▶ **待分析文本**:
如本文所用,所述的“海洋弧菌”是能以褐藻胶为碳源,在褐藻胶诱导的情况下产生褐藻胶裂解酶的菌;例如选自:海洋弧菌Vibrio sp.QY102,海洋弧菌Vibrio sp.QY101,海洋弧菌Vibrio sp.QY103。所述的海洋弧菌产的褐藻胶裂解酶AlyVIII是一种诱导酶。褐藻胶既可以作为其生长的底物也可以作为其产酶的诱导物。本发明人在深入研究后发现,对于这类海洋弧菌来说,褐藻胶作为碳源相对淀粉来说更易被利用,淀粉也不会阻遏酶表达,在培养基中预加淀粉可以延迟菌体进入衰亡期从而延长菌体的产酶期,并且由于其代谢缓慢而延缓发酵液pH的上升,更有利于菌体生长。因此,本发明人采用以下策略来优化菌体产酶:以淀粉为基础碳源支持菌体的生长,待菌体进入对数生长期末期时,菌体浓度已达到一个较高水平(OD600约为4.0),且菌体活性未出现明显下降,于此开始添加褐藻胶诱导菌体产酶。结果发现,与普通分批发酵相比,酶产量有很大提高。
培养基
本发明人优化了用于海洋弧菌发酵的培养基,所述的培养基中包含可溶性淀粉、蛋白胨、酵母提取物、磷酸二氢钾、七水硫酸镁和氯化钠。
作为本发明的优选方式,用于配制本发明的培养基的各组分的用量如表1所示。
表1
| 含量 | 优选量 | 更优选量 | 最优选量 | |
| 可溶性淀粉 | 3-7g/L | 4-6g/L | 4.5-5.5g/L | 5g/L |
| 蛋白胨 | 2-6g/L | 3-5.5g/L | 4-5g/L | 4.7g/L |
| 酵母提取物 | 1-6g/L | 1.5-4g/L | 1.8-3g/L | 2g/L |
| 磷酸二氢钾 | 1-3g/L | 1.5-2.5g/L | 1.5-2g/L | 1.7g/L |
| 七水硫酸镁 | 0.06-0.20g/L | 0.08-0.15g/L | 0.08-0.12g/L | 0.1g/L |
| 氯化钠 | 20-50g/L | 30-50g/L | 40-45/L | 42g/L |
上述配方的营养成分溶于水,较佳地为去离子水中,从而为海洋弧菌提供适宜的生长环境。较佳地,先将可溶性淀粉用水进行糊化处理,再与其它组分混合于水中。

▶ **已知信息**:
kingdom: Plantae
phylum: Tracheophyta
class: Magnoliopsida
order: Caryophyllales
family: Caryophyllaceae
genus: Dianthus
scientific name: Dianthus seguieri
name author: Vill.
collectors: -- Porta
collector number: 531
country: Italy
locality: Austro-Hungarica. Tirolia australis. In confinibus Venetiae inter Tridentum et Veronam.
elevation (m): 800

▶ **练习内容**:
1. 按照关于海洋弧菌产褐藻胶裂解酶的文字,菌体浓度达到多少时开始添加褐藻胶诱导产酶?
2. 接着关于海洋弧菌产褐藻胶裂解酶的文字最后一句往下写。

▶ **练习结果**:
1. OD600约为4.0时。

2.
当水温高于53℃时,淀粉的物理性能发生明显变化。淀粉在高温下溶胀、分裂形成均匀糊状溶液的特性,称为淀粉的糊化。淀粉的糊化处理是本领域公知的技术。
经本发明人优化后的培养基配方,它含有足够且合理的营养成份,有利于海洋弧菌的生长及大量生产褐藻胶裂解酶。
本发明的培养基还具有原料易得、成本低、制备方法简单的优点。
培养方法
为了克服现有褐藻胶裂解酶发酵产量低的缺点,提供一种适合大规模发酵的新型发酵工艺,为褐藻胶裂解酶的大规模制备及应用奠定基础。本发明的方法是建立在碳源代谢研究的基础上开发出的简单实用高效的工艺。
本发明提供了一种用于海洋弧菌生产褐藻胶裂解酶的新型发酵工艺,其工艺包括步骤:将海洋弧菌接种到以淀粉为碳源的培养基中培养,待海洋弧菌生长到对数生长期末期时,每1-6小时添加褐藻胶0.2-6g/L,诱导海洋弧菌生产褐藻胶裂解酶,至发酵结束。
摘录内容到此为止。